I watched the ocean for a while after I finally got to the bench.  I could see a fisherman on a far point, and a few more photographers.  The beauty of the place tempts even people such as myself who carry our phones on the offchance that we’ll frame a photo which will sustain us when we get back home to our dreary, landlocked lives.

When I had finished the book, I reversed my path and discovered that I could not force myself to retrace my steps all the way to the road.  I tried, and for my troubles, I landed on my bottom in the mass of ice plants.  I said, to no one, to the black birds, A fine mess you’ve gotten us into now, and the black birds rewarded me by taking flight to another spot in the path where they could search for grubs without being disturbed.  I regarded the sky above me, feeling a bit like someone’s old aunt in my hat with its jaunty flower and my red jacket buttoned clear up to my neck.
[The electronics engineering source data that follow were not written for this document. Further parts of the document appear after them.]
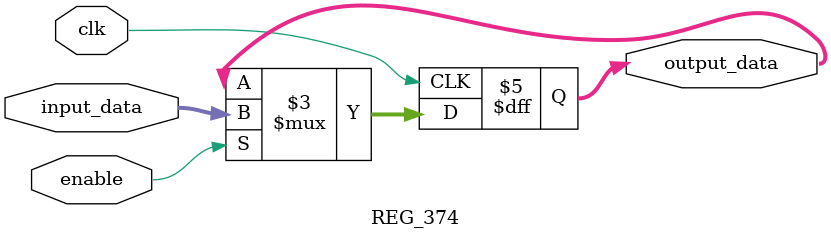
<source format=v>
module REG_374(clk, input_data, enable, output_data);

input [7:0] input_data;
input clk;
input enable;

output [7:0] output_data;

reg [7:0] output_data;

always @(posedge clk)
begin
	if(enable == 1)
		output_data <= input_data;
end

endmodule

</source>
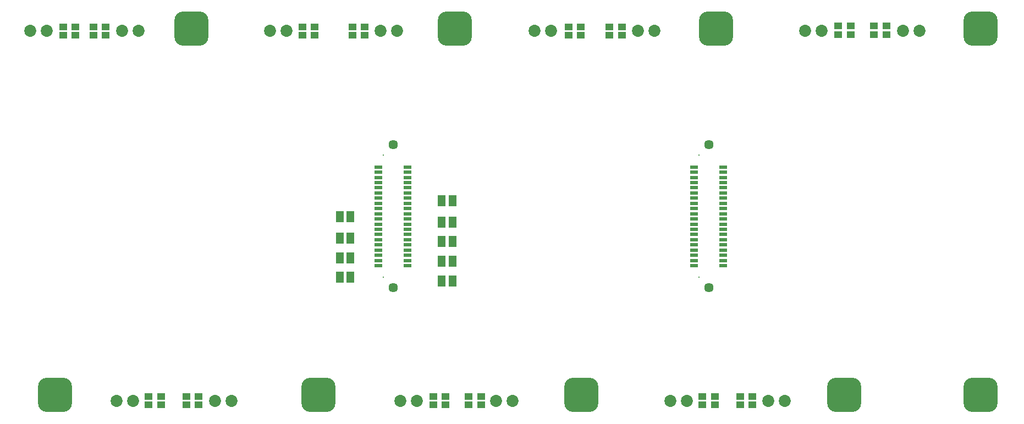
<source format=gts>
G04*
G04 #@! TF.GenerationSoftware,Altium Limited,Altium Designer,20.0.11 (256)*
G04*
G04 Layer_Color=8388736*
%FSLAX25Y25*%
%MOIN*%
G70*
G01*
G75*
%ADD18R,0.04937X0.06709*%
%ADD19R,0.04724X0.02362*%
%ADD20R,0.04740X0.04347*%
G04:AMPARAMS|DCode=21|XSize=206.85mil|YSize=206.85mil|CornerRadius=54.21mil|HoleSize=0mil|Usage=FLASHONLY|Rotation=0.000|XOffset=0mil|YOffset=0mil|HoleType=Round|Shape=RoundedRectangle|*
%AMROUNDEDRECTD21*
21,1,0.20685,0.09843,0,0,0.0*
21,1,0.09843,0.20685,0,0,0.0*
1,1,0.10843,0.04921,-0.04921*
1,1,0.10843,-0.04921,-0.04921*
1,1,0.10843,-0.04921,0.04921*
1,1,0.10843,0.04921,0.04921*
%
%ADD21ROUNDEDRECTD21*%
%ADD22C,0.05709*%
%ADD23C,0.01000*%
%ADD24C,0.07299*%
D18*
X202461Y127756D02*
D03*
X208957D02*
D03*
X202461Y114764D02*
D03*
X208957D02*
D03*
X202461Y102854D02*
D03*
X208957D02*
D03*
X202461Y90945D02*
D03*
X208957D02*
D03*
X270669Y137500D02*
D03*
X264173D02*
D03*
X270669Y124508D02*
D03*
X264173D02*
D03*
X270669Y112598D02*
D03*
X264173D02*
D03*
X270669Y100689D02*
D03*
X264173D02*
D03*
X270669Y88779D02*
D03*
X264173D02*
D03*
D19*
X417123Y157874D02*
D03*
X434924D02*
D03*
X417123Y154724D02*
D03*
X434924D02*
D03*
X417123Y151575D02*
D03*
X434924D02*
D03*
X417123Y148425D02*
D03*
X434924D02*
D03*
X417123Y145276D02*
D03*
X434924D02*
D03*
X417123Y142126D02*
D03*
X434924D02*
D03*
X417123Y138976D02*
D03*
X434924D02*
D03*
X417123Y135827D02*
D03*
X434924D02*
D03*
X417123Y132677D02*
D03*
X434924D02*
D03*
X417123Y129528D02*
D03*
X434924D02*
D03*
X417123Y126378D02*
D03*
X434924D02*
D03*
X417123Y123228D02*
D03*
X434924D02*
D03*
X417123Y120079D02*
D03*
X434924D02*
D03*
X417123Y116929D02*
D03*
X434924D02*
D03*
X417123Y113780D02*
D03*
X434924D02*
D03*
X417123Y110630D02*
D03*
X434924D02*
D03*
X417123Y107480D02*
D03*
X434924D02*
D03*
X417123Y104331D02*
D03*
X434924D02*
D03*
X417123Y101181D02*
D03*
X434924D02*
D03*
X417123Y98032D02*
D03*
X434924D02*
D03*
X225785Y157874D02*
D03*
X243585D02*
D03*
X225785Y154724D02*
D03*
X243585D02*
D03*
X225785Y151575D02*
D03*
X243585D02*
D03*
X225785Y148425D02*
D03*
X243585D02*
D03*
X225785Y145276D02*
D03*
X243585D02*
D03*
X225785Y142126D02*
D03*
X243585D02*
D03*
X225785Y138976D02*
D03*
X243585D02*
D03*
X225785Y135827D02*
D03*
X243585D02*
D03*
X225785Y132677D02*
D03*
X243585D02*
D03*
X225785Y129528D02*
D03*
X243585D02*
D03*
X225785Y126378D02*
D03*
X243585D02*
D03*
X225785Y123228D02*
D03*
X243585D02*
D03*
X225785Y120079D02*
D03*
X243585D02*
D03*
X225785Y116929D02*
D03*
X243585D02*
D03*
X225785Y113780D02*
D03*
X243585D02*
D03*
X225785Y110630D02*
D03*
X243585D02*
D03*
X225785Y107480D02*
D03*
X243585D02*
D03*
X225785Y104331D02*
D03*
X243585D02*
D03*
X225785Y101181D02*
D03*
X243585D02*
D03*
X225785Y98032D02*
D03*
X243585D02*
D03*
D20*
X280413Y13681D02*
D03*
Y18799D02*
D03*
X444980Y13681D02*
D03*
Y18799D02*
D03*
X266634Y13681D02*
D03*
Y18799D02*
D03*
X42224Y242913D02*
D03*
Y237795D02*
D03*
X512106Y243307D02*
D03*
Y238189D02*
D03*
X109350Y13681D02*
D03*
Y18799D02*
D03*
X53051Y242913D02*
D03*
Y237795D02*
D03*
X210039Y242913D02*
D03*
Y237795D02*
D03*
X526181Y243307D02*
D03*
Y238189D02*
D03*
X429823Y13681D02*
D03*
Y18799D02*
D03*
X365945Y242913D02*
D03*
Y237795D02*
D03*
X348622Y242913D02*
D03*
Y237795D02*
D03*
X187303Y242913D02*
D03*
Y237795D02*
D03*
X94193Y13681D02*
D03*
Y18799D02*
D03*
X287992Y13681D02*
D03*
Y18799D02*
D03*
X452559Y13681D02*
D03*
Y18799D02*
D03*
X259055Y13681D02*
D03*
Y18799D02*
D03*
X34646Y242913D02*
D03*
Y237795D02*
D03*
X504528Y243307D02*
D03*
Y238189D02*
D03*
X116929Y13681D02*
D03*
Y18799D02*
D03*
X60630Y242913D02*
D03*
Y237795D02*
D03*
X217618Y242913D02*
D03*
Y237795D02*
D03*
X533760Y243307D02*
D03*
Y238189D02*
D03*
X422244Y13681D02*
D03*
Y18799D02*
D03*
X373524Y242913D02*
D03*
Y237795D02*
D03*
X341043Y242913D02*
D03*
Y237795D02*
D03*
X179724Y242913D02*
D03*
Y237795D02*
D03*
X86614Y13681D02*
D03*
Y18799D02*
D03*
D21*
X590925Y19673D02*
D03*
Y241721D02*
D03*
X508248Y19673D02*
D03*
X430500Y241721D02*
D03*
X348799Y19673D02*
D03*
X272028Y241721D02*
D03*
X189350Y19673D02*
D03*
X112579Y241721D02*
D03*
X29902Y19673D02*
D03*
D22*
X426024Y84646D02*
D03*
Y171260D02*
D03*
X234685Y84646D02*
D03*
Y171260D02*
D03*
D23*
X420118Y90945D02*
D03*
Y164961D02*
D03*
X228780Y90945D02*
D03*
Y164961D02*
D03*
D24*
X296988Y16240D02*
D03*
X306988D02*
D03*
X462047D02*
D03*
X472047D02*
D03*
X249016Y16240D02*
D03*
X239016D02*
D03*
X24902Y240354D02*
D03*
X14902D02*
D03*
X494587Y240354D02*
D03*
X484587D02*
D03*
X126673Y16240D02*
D03*
X136673D02*
D03*
X70425Y240354D02*
D03*
X80425D02*
D03*
X227106D02*
D03*
X237106D02*
D03*
X543685Y240354D02*
D03*
X553685D02*
D03*
X412756Y16240D02*
D03*
X402756D02*
D03*
X383268Y240354D02*
D03*
X393268D02*
D03*
X330472Y240354D02*
D03*
X320472D02*
D03*
X170236Y240354D02*
D03*
X160236D02*
D03*
X77126Y16240D02*
D03*
X67126D02*
D03*
M02*

</source>
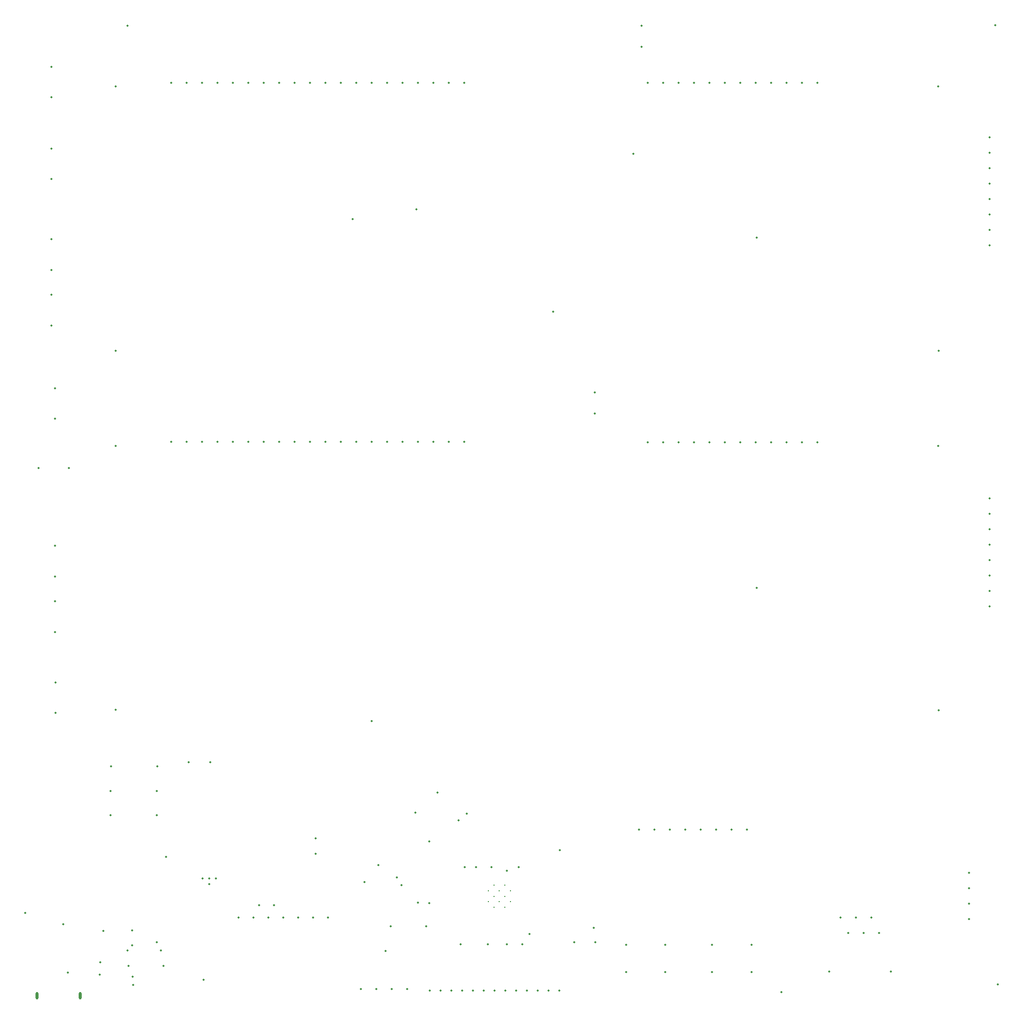
<source format=gbo>
%TF.GenerationSoftware,KiCad,Pcbnew,7.0.1*%
%TF.CreationDate,2024-06-17T10:29:33+02:00*%
%TF.ProjectId,ODRIVE_V1.0,4f445249-5645-45f5-9631-2e302e6b6963,rev?*%
%TF.SameCoordinates,Original*%
%TF.FileFunction,Legend,Bot*%
%TF.FilePolarity,Positive*%
%FSLAX46Y46*%
G04 Gerber Fmt 4.6, Leading zero omitted, Abs format (unit mm)*
G04 Created by KiCad (PCBNEW 7.0.1) date 2024-06-17 10:29:33*
%MOMM*%
%LPD*%
G01*
G04 APERTURE LIST*
%ADD10C,0.350000*%
%ADD11C,0.200000*%
%ADD12O,0.450000X1.250000*%
G04 APERTURE END LIST*
D10*
X84700000Y-150200000D03*
X100300000Y-66400000D03*
X86050000Y-149050000D03*
X94200000Y-178150000D03*
X60791665Y-166200000D03*
X25650000Y-175550000D03*
X87100000Y-178150000D03*
X69250000Y-160300000D03*
X80000000Y-178150000D03*
X43650000Y-159700000D03*
X48500000Y-166200000D03*
X25750000Y-173500000D03*
X92710000Y-170530000D03*
X92710000Y-158465000D03*
X95250000Y-170530000D03*
X31100000Y-177250000D03*
X50958333Y-166200000D03*
X88875000Y-178150000D03*
X83550000Y-178150000D03*
X90650000Y-178150000D03*
X42554589Y-159694034D03*
X85325000Y-178150000D03*
X55874999Y-166200000D03*
X53416666Y-166200000D03*
X92425000Y-178150000D03*
X63250000Y-166200000D03*
X85725000Y-157830000D03*
X85090000Y-170530000D03*
X71500000Y-157500000D03*
X97750000Y-178150000D03*
X31050000Y-175900000D03*
X87630000Y-157830000D03*
X43650000Y-160700000D03*
X58333332Y-166200000D03*
X20350000Y-175200000D03*
X99525000Y-178150000D03*
X95975000Y-178150000D03*
X101300000Y-178150000D03*
X90170000Y-157830000D03*
X94615000Y-157830000D03*
X81775000Y-178150000D03*
X44750000Y-159700000D03*
X89535000Y-170530000D03*
X137922000Y-178404000D03*
X42700000Y-176450000D03*
X36595000Y-156200000D03*
X73540000Y-167600000D03*
X72690000Y-171650000D03*
X107040000Y-167850000D03*
X101440000Y-155100000D03*
X79890000Y-153650000D03*
X133858000Y-54198000D03*
X79390000Y-167600000D03*
X77640000Y-148900000D03*
X81290000Y-145600000D03*
X79940000Y-163800000D03*
X96400000Y-168900000D03*
X78050000Y-163750000D03*
X74550000Y-159550000D03*
X75300000Y-160800000D03*
X70450000Y-133850000D03*
X35050000Y-170200000D03*
X30950000Y-168250000D03*
X30950000Y-170749500D03*
X26200000Y-168350000D03*
X19650000Y-167300000D03*
X30200000Y-171600000D03*
X35749500Y-171600000D03*
X77750000Y-49600000D03*
X113550000Y-40450000D03*
X67275000Y-51175000D03*
X133858000Y-111856000D03*
X40300000Y-140600000D03*
X43800000Y-140600000D03*
X30200000Y-19350000D03*
X13400000Y-165400000D03*
X173550000Y-177200000D03*
X173150000Y-19300000D03*
X168800000Y-158780000D03*
X168800000Y-161320000D03*
X168800000Y-163860000D03*
X168800000Y-166400000D03*
X20586000Y-92178000D03*
X15586000Y-92178000D03*
X18300000Y-84050000D03*
X18300000Y-79050000D03*
X172212000Y-55468000D03*
X172212000Y-52928000D03*
X172212000Y-50388000D03*
X172212000Y-47848000D03*
X172212000Y-45308000D03*
X172212000Y-42768000D03*
X172212000Y-40228000D03*
X172212000Y-37688000D03*
X30360000Y-174137500D03*
X36140000Y-174137500D03*
X17700000Y-54450000D03*
X17700000Y-59530000D03*
X17700000Y-63590000D03*
X17700000Y-68670000D03*
X61200000Y-155650000D03*
X61200000Y-153150000D03*
X114430000Y-151700000D03*
X116970000Y-151700000D03*
X119510000Y-151700000D03*
X122050000Y-151700000D03*
X124590000Y-151700000D03*
X127130000Y-151700000D03*
X129670000Y-151700000D03*
X132210000Y-151700000D03*
X17700000Y-31150000D03*
X17700000Y-26150000D03*
X143840000Y-28750000D03*
X141300000Y-28750000D03*
X138760000Y-28750000D03*
X136220000Y-28750000D03*
X133680000Y-28750000D03*
X131140000Y-28750000D03*
X128600000Y-28750000D03*
X126060000Y-28750000D03*
X123520000Y-28750000D03*
X120980000Y-28750000D03*
X118440000Y-28750000D03*
X115900000Y-28750000D03*
X85645000Y-28735000D03*
X83105000Y-28735000D03*
X80565000Y-28735000D03*
X78025000Y-28735000D03*
X75485000Y-28735000D03*
X72945000Y-28735000D03*
X70405000Y-28735000D03*
X67865000Y-28735000D03*
X65325000Y-28735000D03*
X62785000Y-28735000D03*
X60245000Y-28735000D03*
X57705000Y-28735000D03*
X55165000Y-28735000D03*
X52625000Y-28735000D03*
X50085000Y-28735000D03*
X47545000Y-28735000D03*
X45005000Y-28735000D03*
X42465000Y-28735000D03*
X39925000Y-28735000D03*
X37385000Y-28735000D03*
X163775000Y-72855000D03*
X163765000Y-29345000D03*
X28285000Y-29345000D03*
X28265000Y-72845000D03*
X35110000Y-141300000D03*
X27490000Y-141300000D03*
D11*
X92382500Y-164495000D03*
X90547500Y-164495000D03*
X93300000Y-163577500D03*
X91465000Y-163577500D03*
X89630000Y-163577500D03*
X92382500Y-162660000D03*
X90547500Y-162660000D03*
X93300000Y-161742500D03*
X91465000Y-161742500D03*
X89630000Y-161742500D03*
X92382500Y-160825000D03*
X90547500Y-160825000D03*
D10*
X107200000Y-83200000D03*
X107200000Y-79700000D03*
X145770000Y-175020000D03*
X155930000Y-175020000D03*
X147670000Y-166130000D03*
X148940000Y-168670000D03*
X150210000Y-166130000D03*
X151480000Y-168670000D03*
X152750000Y-166130000D03*
X154020000Y-168670000D03*
X114918000Y-22843349D03*
X114918000Y-19343349D03*
X54350000Y-164100000D03*
X51850000Y-164100000D03*
X18350000Y-132500000D03*
X18350000Y-127500000D03*
X35040000Y-149350000D03*
X27420000Y-149350000D03*
X132995000Y-175125000D03*
X126495000Y-175125000D03*
X132995000Y-170625000D03*
X126495000Y-170625000D03*
X17650000Y-44550000D03*
X17650000Y-39550000D03*
X112295000Y-170625000D03*
X118795000Y-170625000D03*
X112295000Y-175125000D03*
X118795000Y-175125000D03*
X18250000Y-119190000D03*
X18250000Y-114110000D03*
X18250000Y-110050000D03*
X18250000Y-104970000D03*
X68640000Y-177950000D03*
X71180000Y-177950000D03*
X73720000Y-177950000D03*
X76260000Y-177950000D03*
X28265000Y-131995000D03*
X28285000Y-88495000D03*
X163765000Y-88495000D03*
X163775000Y-132005000D03*
X37385000Y-87885000D03*
X39925000Y-87885000D03*
X42465000Y-87885000D03*
X45005000Y-87885000D03*
X47545000Y-87885000D03*
X50085000Y-87885000D03*
X52625000Y-87885000D03*
X55165000Y-87885000D03*
X57705000Y-87885000D03*
X60245000Y-87885000D03*
X62785000Y-87885000D03*
X65325000Y-87885000D03*
X67865000Y-87885000D03*
X70405000Y-87885000D03*
X72945000Y-87885000D03*
X75485000Y-87885000D03*
X78025000Y-87885000D03*
X80565000Y-87885000D03*
X83105000Y-87885000D03*
X85645000Y-87885000D03*
X115900000Y-87900000D03*
X118440000Y-87900000D03*
X120980000Y-87900000D03*
X123520000Y-87900000D03*
X126060000Y-87900000D03*
X128600000Y-87900000D03*
X131140000Y-87900000D03*
X133680000Y-87900000D03*
X136220000Y-87900000D03*
X138760000Y-87900000D03*
X141300000Y-87900000D03*
X143840000Y-87900000D03*
X35060000Y-145350000D03*
X27440000Y-145350000D03*
D12*
X15300000Y-179050000D03*
X22450000Y-179050000D03*
D10*
X103797349Y-170250000D03*
X107297349Y-170250000D03*
X172212000Y-114904000D03*
X172212000Y-112364000D03*
X172212000Y-109824000D03*
X172212000Y-107284000D03*
X172212000Y-104744000D03*
X172212000Y-102204000D03*
X172212000Y-99664000D03*
X172212000Y-97124000D03*
M02*

</source>
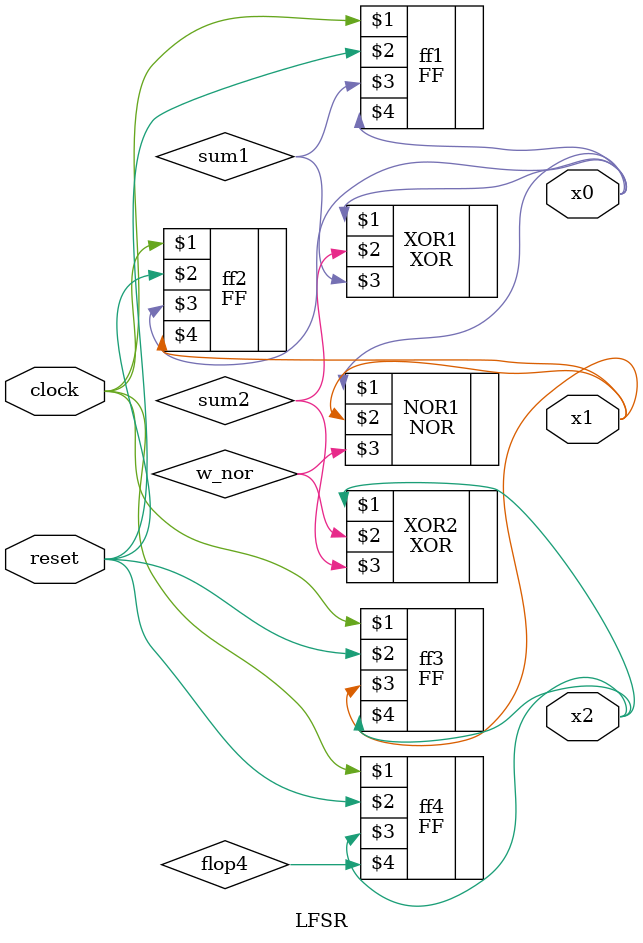
<source format=v>
module LFSR(clock, reset, x0, x1, x2);
  input clock;
  input reset;
  output x0;
  output x1;
  output x2;
  
  wire sum1;
  wire sum2;
  wire w_nor; 
  wire flop4;
  
  XOR XOR1(x0, sum2, sum1);
  XOR XOR2(x2, w_nor, sum2);
  NOR NOR1 (x0, x1, w_nor);
  FF ff1(clock, reset, sum1, x0);
  FF ff2(clock, reset, x0, x1);
  FF ff3(clock, reset, x1, x2);
  FF ff4(clock, reset, x2, flop4);
endmodule
</source>
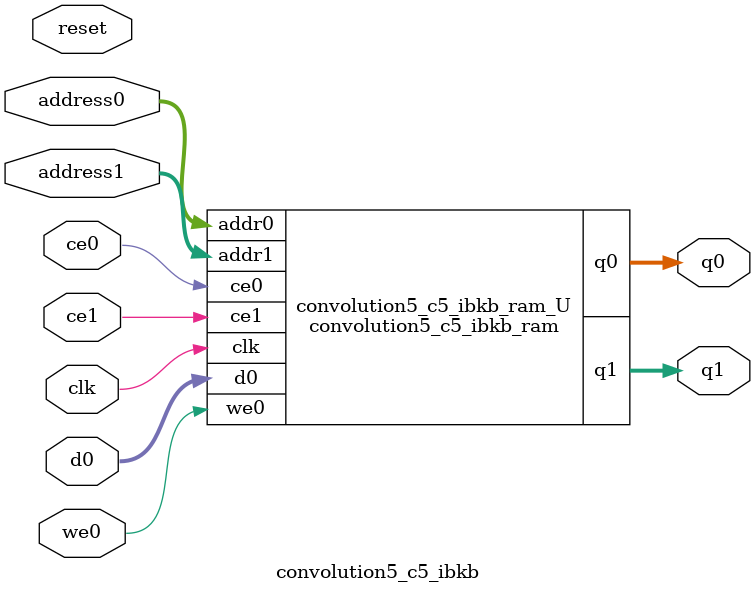
<source format=v>

`timescale 1 ns / 1 ps
module convolution5_c5_ibkb_ram (addr0, ce0, d0, we0, q0, addr1, ce1, q1,  clk);

parameter DWIDTH = 32;
parameter AWIDTH = 4;
parameter MEM_SIZE = 16;

input[AWIDTH-1:0] addr0;
input ce0;
input[DWIDTH-1:0] d0;
input we0;
output reg[DWIDTH-1:0] q0;
input[AWIDTH-1:0] addr1;
input ce1;
output reg[DWIDTH-1:0] q1;
input clk;

(* ram_style = "distributed" *)reg [DWIDTH-1:0] ram[0:MEM_SIZE-1];




always @(posedge clk)  
begin 
    if (ce0) 
    begin
        if (we0) 
        begin 
            ram[addr0] <= d0; 
            q0 <= d0;
        end 
        else 
            q0 <= ram[addr0];
    end
end


always @(posedge clk)  
begin 
    if (ce1) 
    begin
            q1 <= ram[addr1];
    end
end


endmodule


`timescale 1 ns / 1 ps
module convolution5_c5_ibkb(
    reset,
    clk,
    address0,
    ce0,
    we0,
    d0,
    q0,
    address1,
    ce1,
    q1);

parameter DataWidth = 32'd32;
parameter AddressRange = 32'd16;
parameter AddressWidth = 32'd4;
input reset;
input clk;
input[AddressWidth - 1:0] address0;
input ce0;
input we0;
input[DataWidth - 1:0] d0;
output[DataWidth - 1:0] q0;
input[AddressWidth - 1:0] address1;
input ce1;
output[DataWidth - 1:0] q1;



convolution5_c5_ibkb_ram convolution5_c5_ibkb_ram_U(
    .clk( clk ),
    .addr0( address0 ),
    .ce0( ce0 ),
    .d0( d0 ),
    .we0( we0 ),
    .q0( q0 ),
    .addr1( address1 ),
    .ce1( ce1 ),
    .q1( q1 ));

endmodule


</source>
Eventually I pulled myself back to my feet but the book remained on the ground, with Mssr. Simenon’s portrait gazing at me expectantly.  Finally a man came along and steadied me as I scooted over the last little hump.  Where is your car, he said, and I felt oddly comforted by the cadence of his accent.  Another German, I thought.  I thanked him.  I gestured toward the buildings clustered at the base of the lighthouse.  Ah, you’re a guest here, he said.  I nodded.  Then he got into a red Corvette parked at the side of the road and took off with the rapidity of the young.  I walked on to the hostel, with its warm kitchen, the pleasant chattering of the children staying in the Seal house, and whatever I would find to occupy the rest of my day.